◆ EXTRACTED DATA:
________________________________________

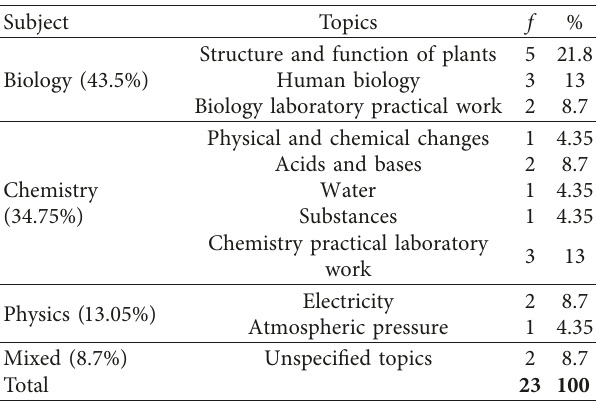
Table 3: Frequently investigated topics in the reviewed IBL papers (2010 to 2021).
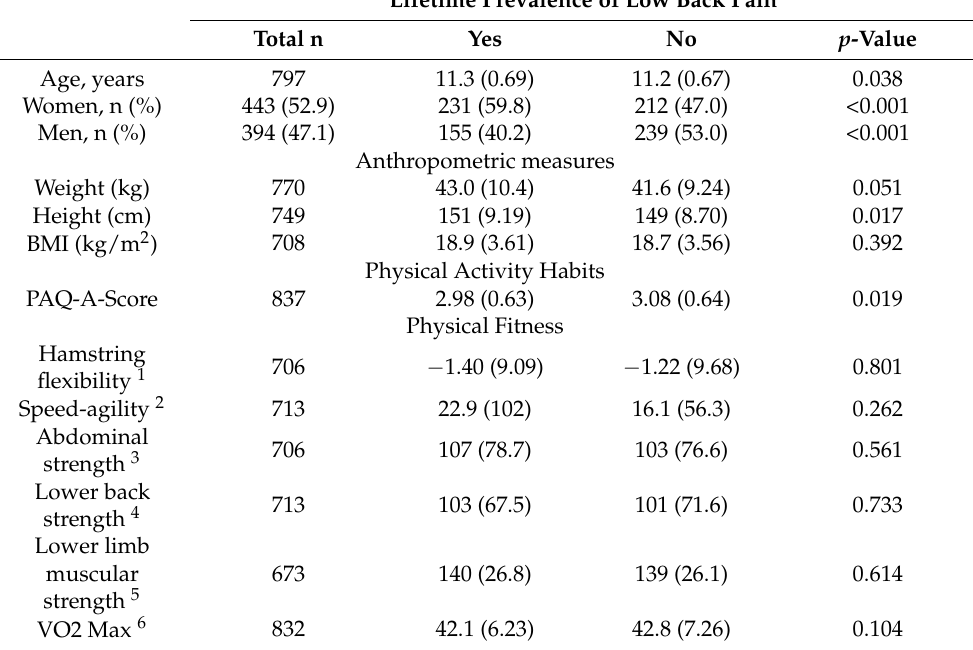
Table 1. Study population’s baseline characteristics across categories of frequency of lifetime preva- lence of low back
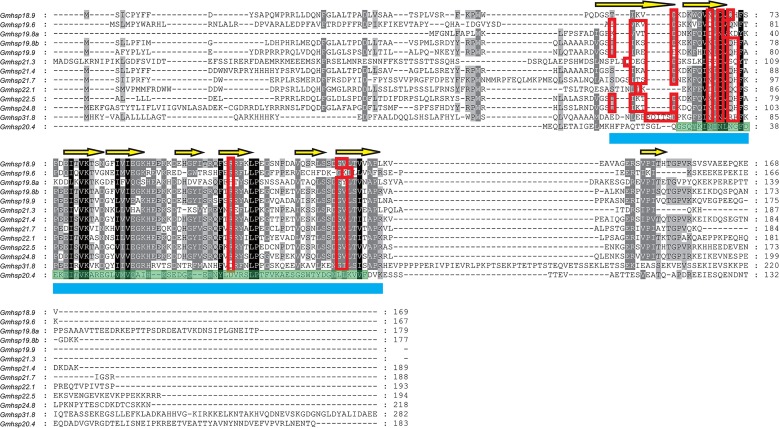
13 sHsp gene alignment of G. molesta.The predicted secondary structure showing the α-crystallin domain (ACD) is underlined by a blue solid line. Yellow arrows indicate β - strands. Red boxes indicate putative dimer interfaces. The green highlighted fragment is the ACD p23-like superfamily.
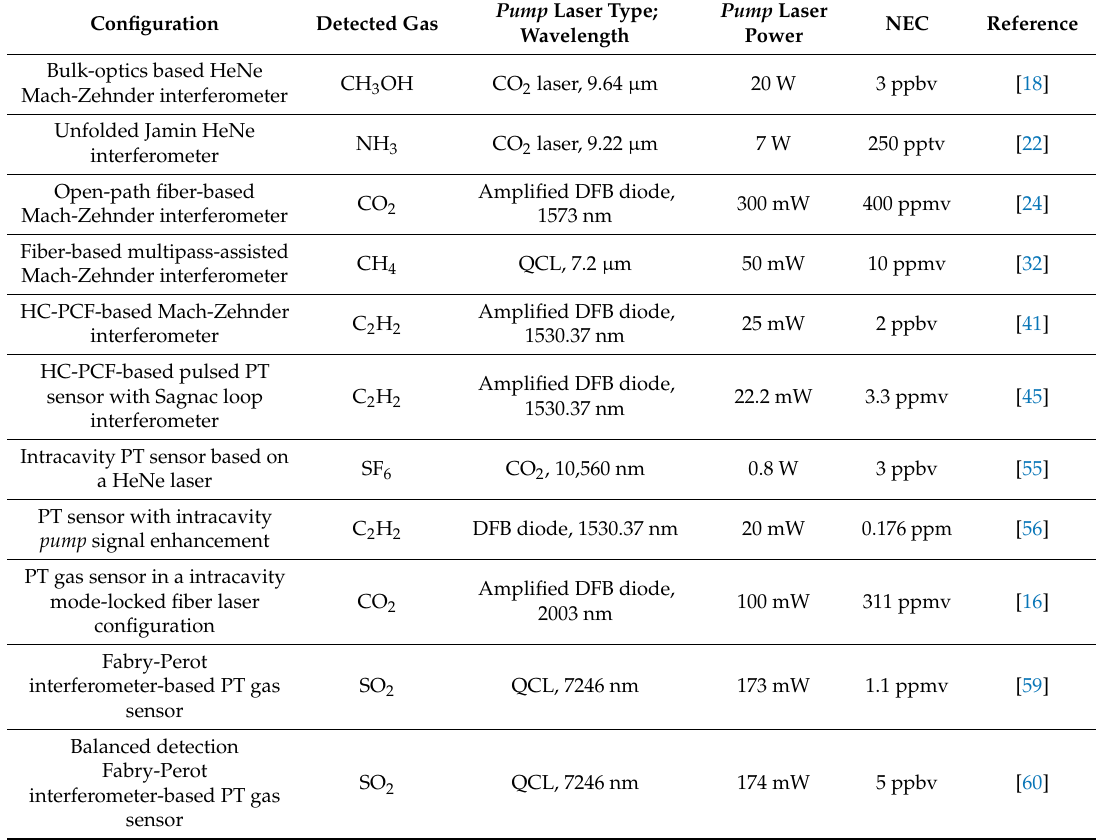
Table 1. Summarized sensitivities of PT gas sensors described in this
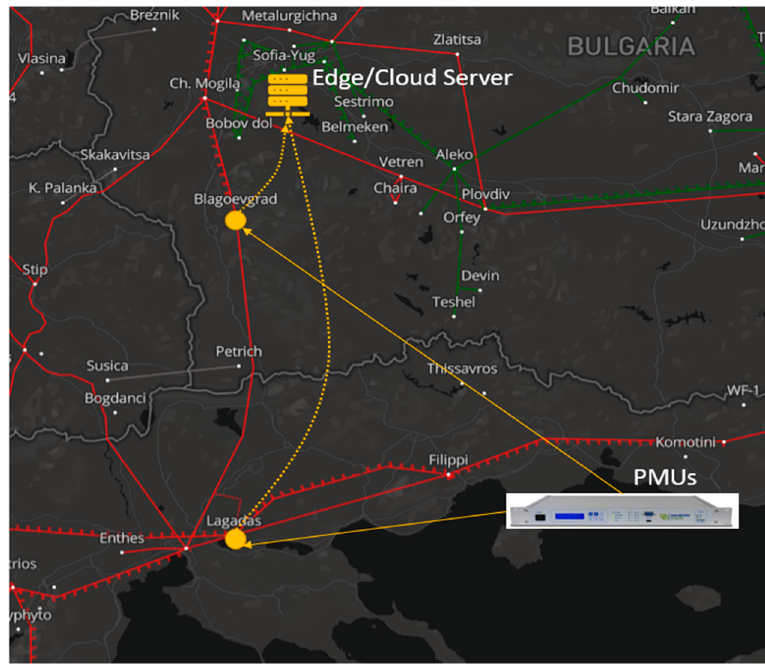
Figure 14. Site architecture of UC4.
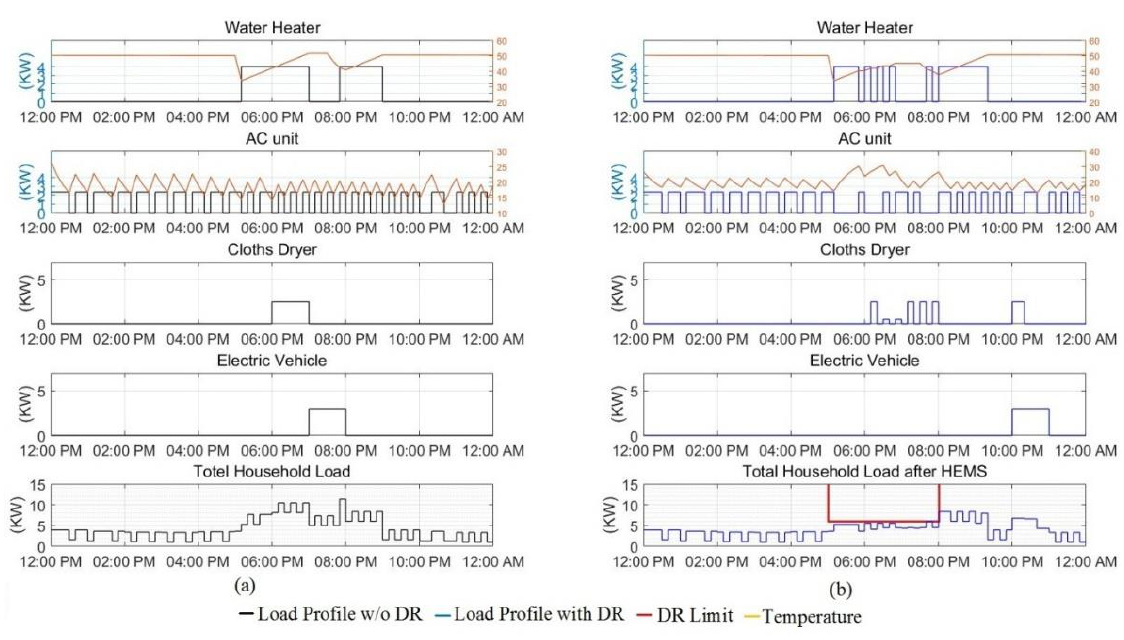
Figure 9. Home load profile for unified HEMS. ( a ) No demand limit; ( b ) 6 KW demand limit.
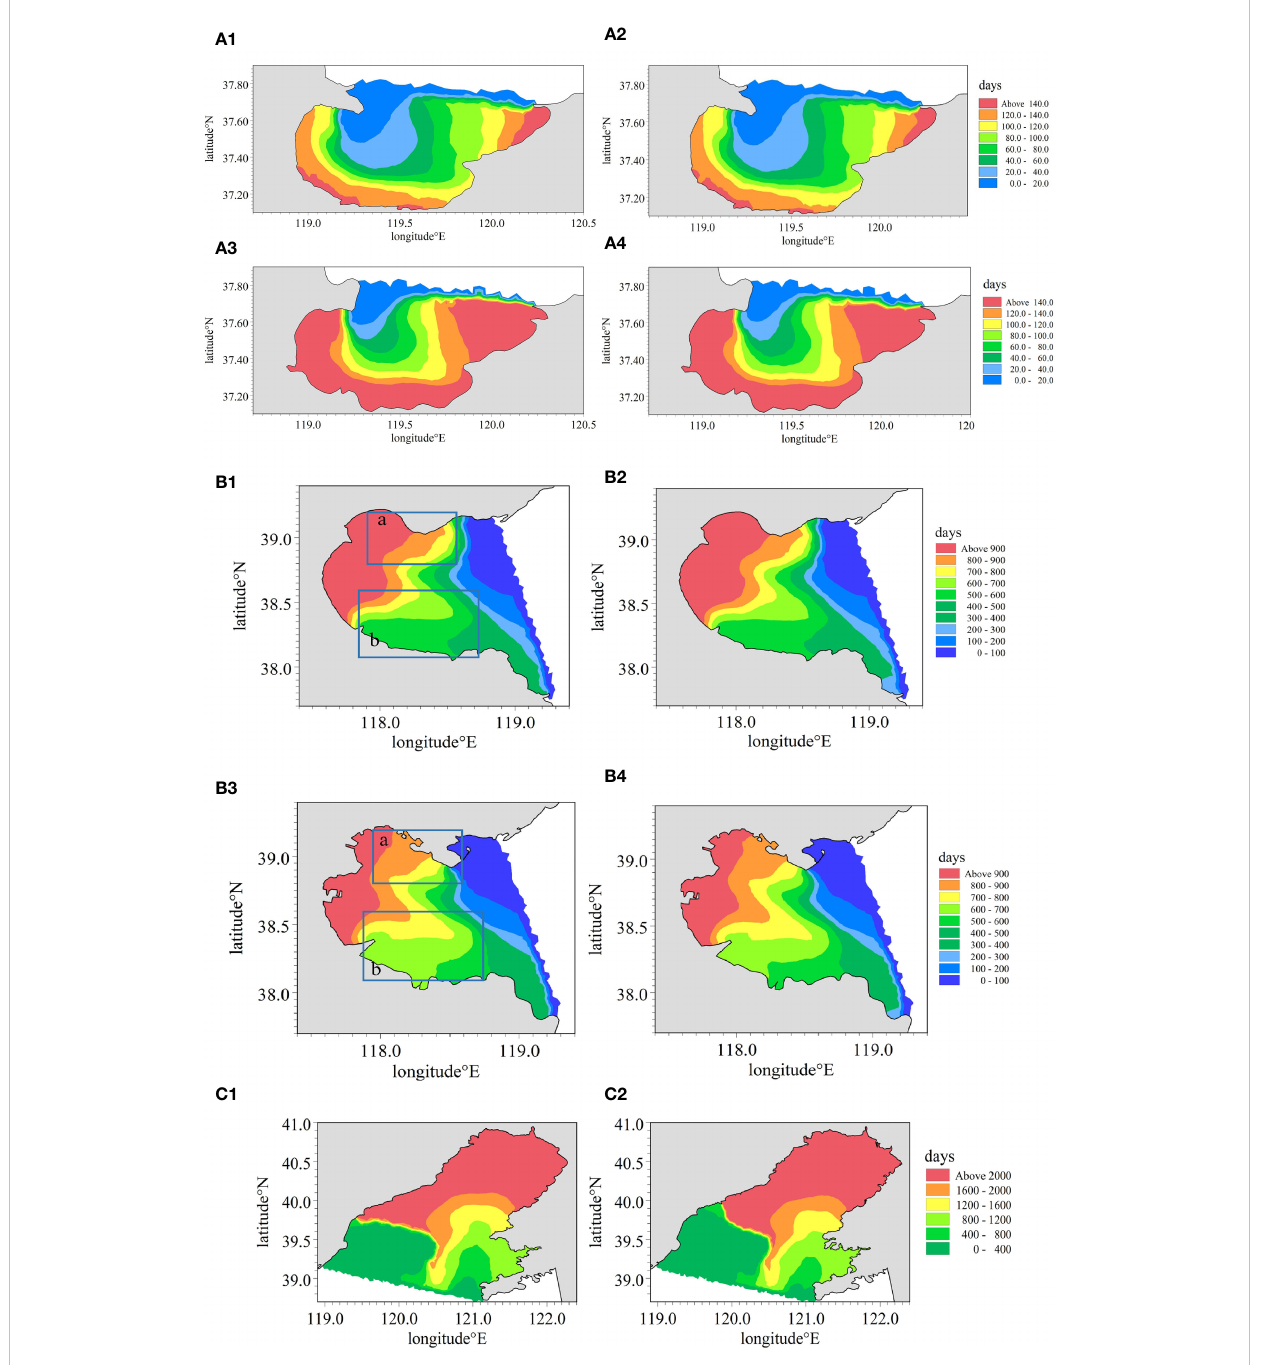
FIGURE 7 Local residence time (A1) Bohai Bay in 1999; (A2) Bohai Bay under the in fl uence of with runoff in 1999; (A3) Bohai Bay in 2019; (A4) Bohai Bay with runoff in 2019; (B1) Laizhou Bay in 1999; (B2) Laizhou Bay with runoff in 1999; (B3) Laizhou Bay in 2019; (B4) Laizhou Bay with runoff in 2019; (C1) Liaodong Bay in 1999; (C2) Liaodong Bay in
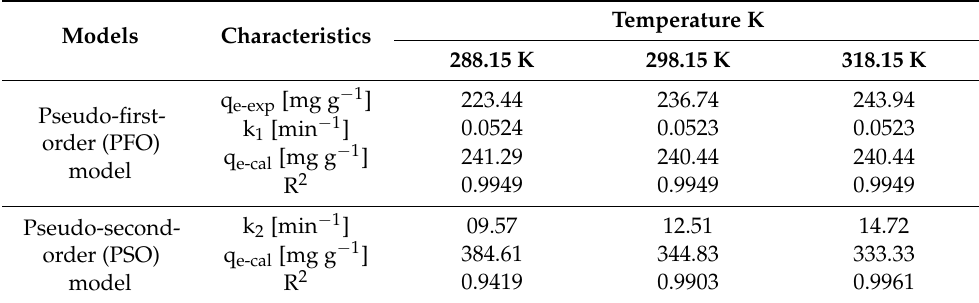
Figure 7. Adsorption kinetics of Az on Ni/Zn LDH nanohybrid: ( a ) pseudo-first-order, ( b ) pseudo-second-order (PSO) kinetics model. Table 2. Coefficients of pseudo-first-order (PFO) and pseudo-second-order (PSO) adsorption kinetic models.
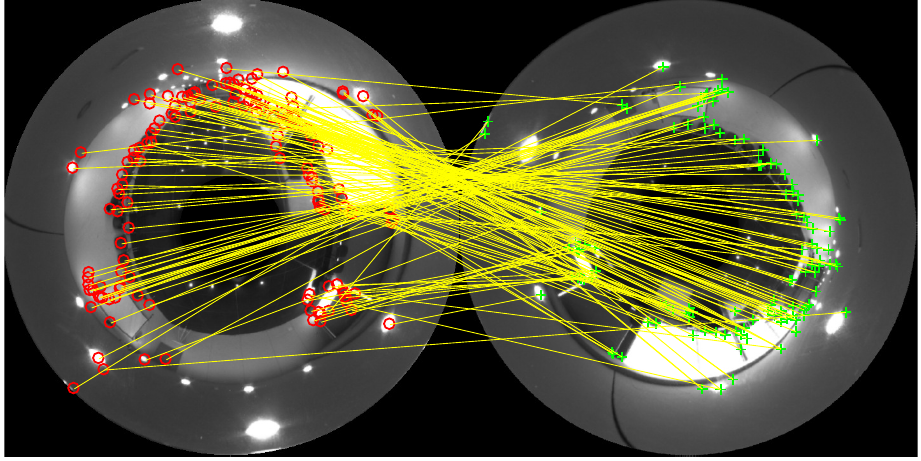
Figure 6. Matches between the reference image (left) and the test image (right) in an indoor environment. The red circles are the valid landmarks in the reference image, and the green crosses are the valid landmarks in the test image.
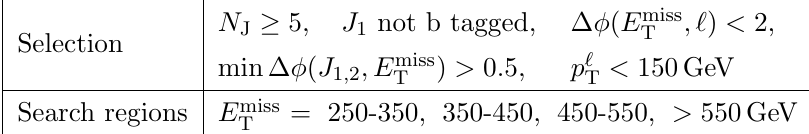
Table 3 . Summary of the compressed selection and the requirements for the four corresponding signal regions. The symbol (cid:1) (cid:30) ( E miss and J 1 denotes the highest p T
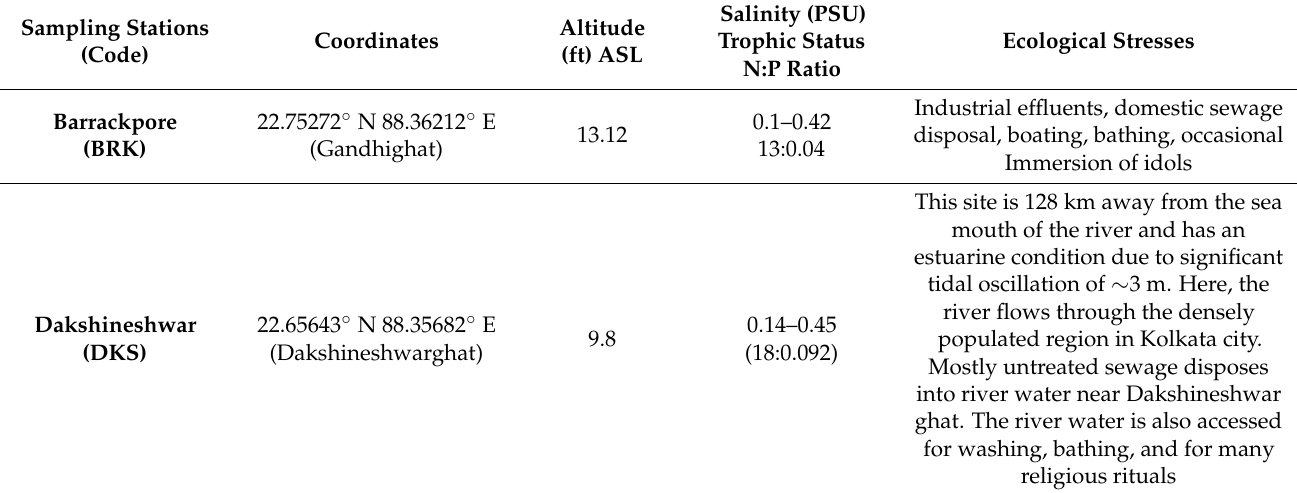
Table 1. Ecological stressors, abbreviations used, and coordinates of the six stations in the HRE sampled during October 2017, February 2018, and June 2018 for the present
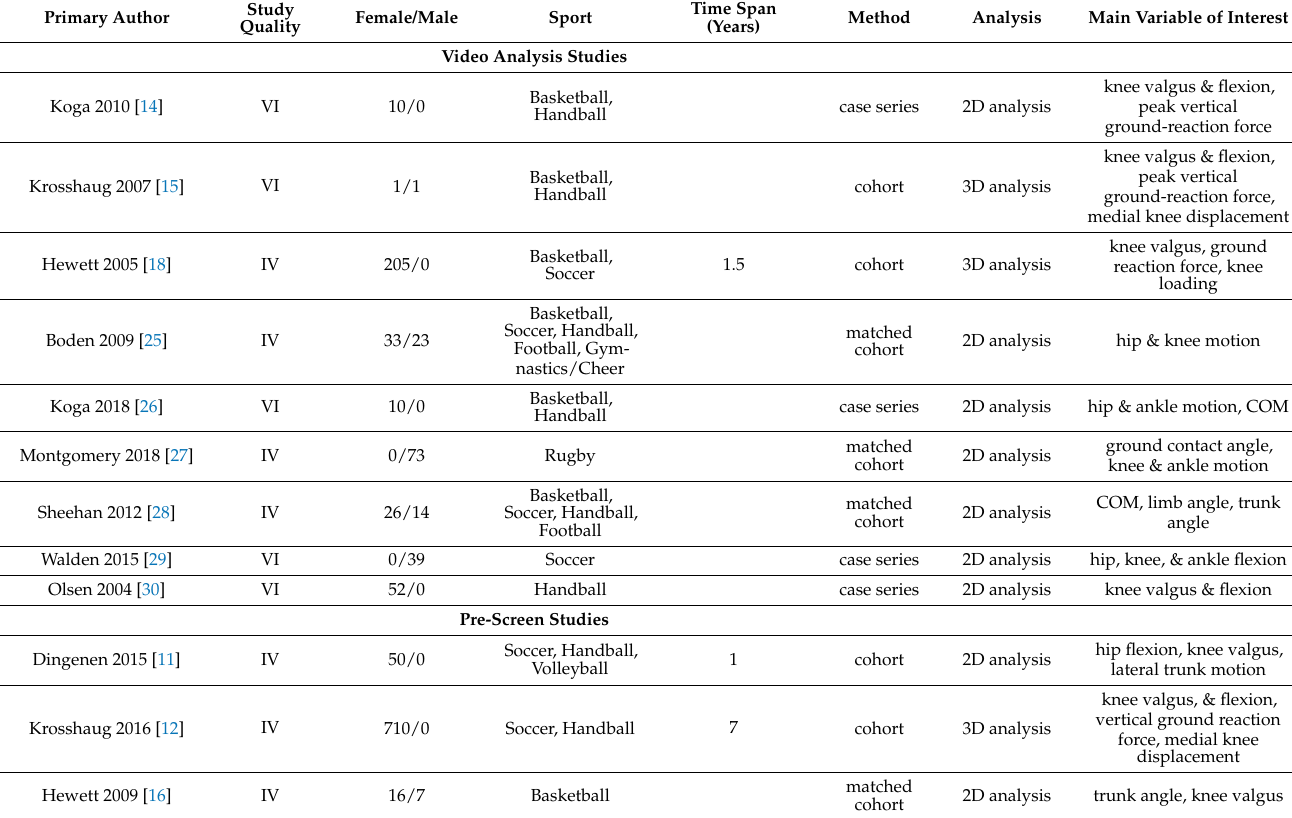
Table 1. Demographic, Method, and Variable Breakdown by Studies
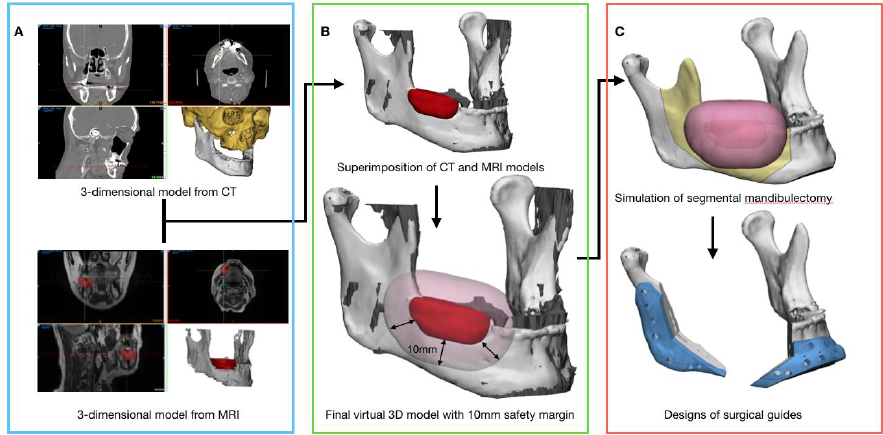
Figure 1. Digital workflow of preoperative surgical simulation and guide fabrication. ( A ) A three- dimensional cranio-maxilla and mandible model is generated from computed tomography (CT) and a three-dimensional mandible with a localized tumor from magnetic resonance imaging (MRI) is generated by the medical software; ( B ) by superimposing three-dimensional models of CT and MRI, tumor information obtained from MRI is shared with the high-resolution mandibular bone model from CT; ( C ) preoperative surgical simulation of the final virtual three-dimensional model and design of the surgical guides transferred from virtual reality to the operating room.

________________________________________

◆ DIRECTIONS FOR THIS TASK:
Without any pictures, return the material above exactly.

◆ WRITTEN ANSWER:
Table 3: Frequently investigated topics in the reviewed IBL papers (2010 to 2021).
Table 1. Study population’s baseline characteristics across categories of frequency of lifetime preva- lence of low back
13 sHsp gene alignment of G. molesta.The predicted secondary structure showing the α-crystallin domain (ACD) is underlined by a blue solid line. Yellow arrows indicate β - strands. Red boxes indicate putative dimer interfaces. The green highlighted fragment is the ACD p23-like superfamily.
Table 1. Summarized sensitivities of PT gas sensors described in this
Figure 14. Site architecture of UC4.
Figure 9. Home load profile for unified HEMS. ( a ) No demand limit; ( b ) 6 KW demand limit.
FIGURE 7 Local residence time (A1) Bohai Bay in 1999; (A2) Bohai Bay under the in fl uence of with runoff in 1999; (A3) Bohai Bay in 2019; (A4) Bohai Bay with runoff in 2019; (B1) Laizhou Bay in 1999; (B2) Laizhou Bay with runoff in 1999; (B3) Laizhou Bay in 2019; (B4) Laizhou Bay with runoff in 2019; (C1) Liaodong Bay in 1999; (C2) Liaodong Bay in
Figure 7. Adsorption kinetics of Az on Ni/Zn LDH nanohybrid: ( a ) pseudo-first-order, ( b ) pseudo-second-order (PSO) kinetics model. Table 2. Coefficients of pseudo-first-order (PFO) and pseudo-second-order (PSO) adsorption kinetic models.
Figure 6. Matches between the reference image (left) and the test image (right) in an indoor environment. The red circles are the valid landmarks in the reference image, and the green crosses are the valid landmarks in the test image.
Table 3 . Summary of the compressed selection and the requirements for the four corresponding signal regions. The symbol (cid:1) (cid:30) ( E miss and J 1 denotes the highest p T
Table 1. Ecological stressors, abbreviations used, and coordinates of the six stations in the HRE sampled during October 2017, February 2018, and June 2018 for the present
Table 1. Demographic, Method, and Variable Breakdown by Studies
Figure 1. Digital workflow of preoperative surgical simulation and guide fabrication. ( A ) A three- dimensional cranio-maxilla and mandible model is generated from computed tomography (CT) and a three-dimensional mandible with a localized tumor from magnetic resonance imaging (MRI) is generated by the medical software; ( B ) by superimposing three-dimensional models of CT and MRI, tumor information obtained from MRI is shared with the high-resolution mandibular bone model from CT; ( C ) preoperative surgical simulation of the final virtual three-dimensional model and design of the surgical guides transferred from virtual reality to the operating room.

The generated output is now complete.